--- Dataset records Enclosed Below ---

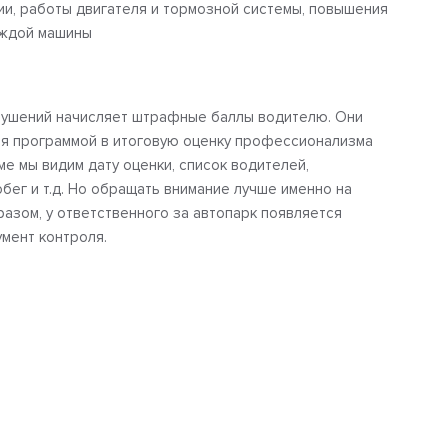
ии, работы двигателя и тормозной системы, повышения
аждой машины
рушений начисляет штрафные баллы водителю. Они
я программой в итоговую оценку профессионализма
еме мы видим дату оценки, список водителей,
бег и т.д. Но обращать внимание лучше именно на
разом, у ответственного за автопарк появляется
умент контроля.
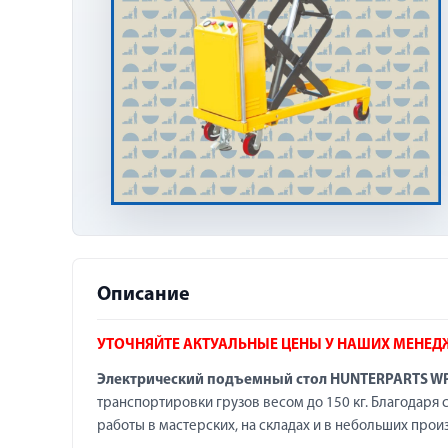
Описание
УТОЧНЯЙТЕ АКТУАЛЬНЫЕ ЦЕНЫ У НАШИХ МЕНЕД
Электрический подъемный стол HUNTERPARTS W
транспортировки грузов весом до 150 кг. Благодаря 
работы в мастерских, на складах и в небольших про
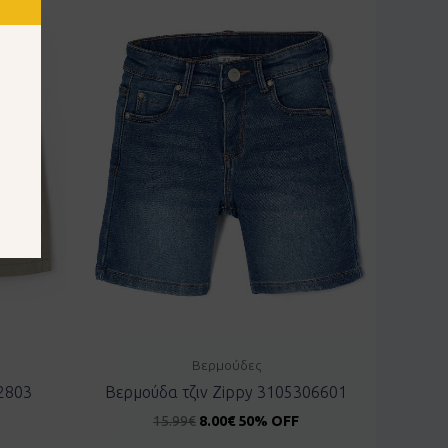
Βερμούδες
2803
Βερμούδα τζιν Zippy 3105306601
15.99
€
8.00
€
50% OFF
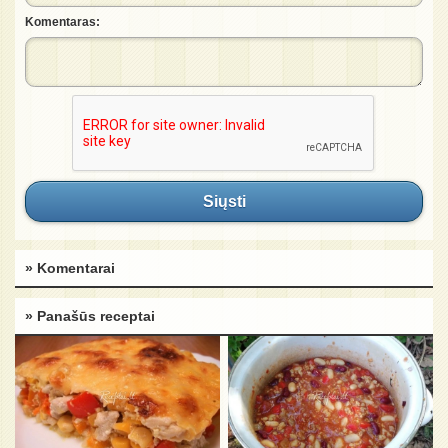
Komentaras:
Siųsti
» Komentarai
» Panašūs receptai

--- End of Enclosed Dataset records ---

Required work - Retype the data above exactly. Leave the pictures out.

Output of the exercise -
ии, работы двигателя и тормозной системы, повышения
аждой машины
рушений начисляет штрафные баллы водителю. Они
я программой в итоговую оценку профессионализма
еме мы видим дату оценки, список водителей,
бег и т.д. Но обращать внимание лучше именно на
разом, у ответственного за автопарк появляется
умент контроля.
Описание
УТОЧНЯЙТЕ АКТУАЛЬНЫЕ ЦЕНЫ У НАШИХ МЕНЕД
Электрический подъемный стол HUNTERPARTS W
транспортировки грузов весом до 150 кг. Благодаря 
работы в мастерских, на складах и в небольших про
Βερμούδες
2803
Βερμούδα τζιν Zippy 3105306601
15.99
€
8.00
€
50% OFF
Komentaras:
Siųsti
» Komentarai
» Panašūs receptai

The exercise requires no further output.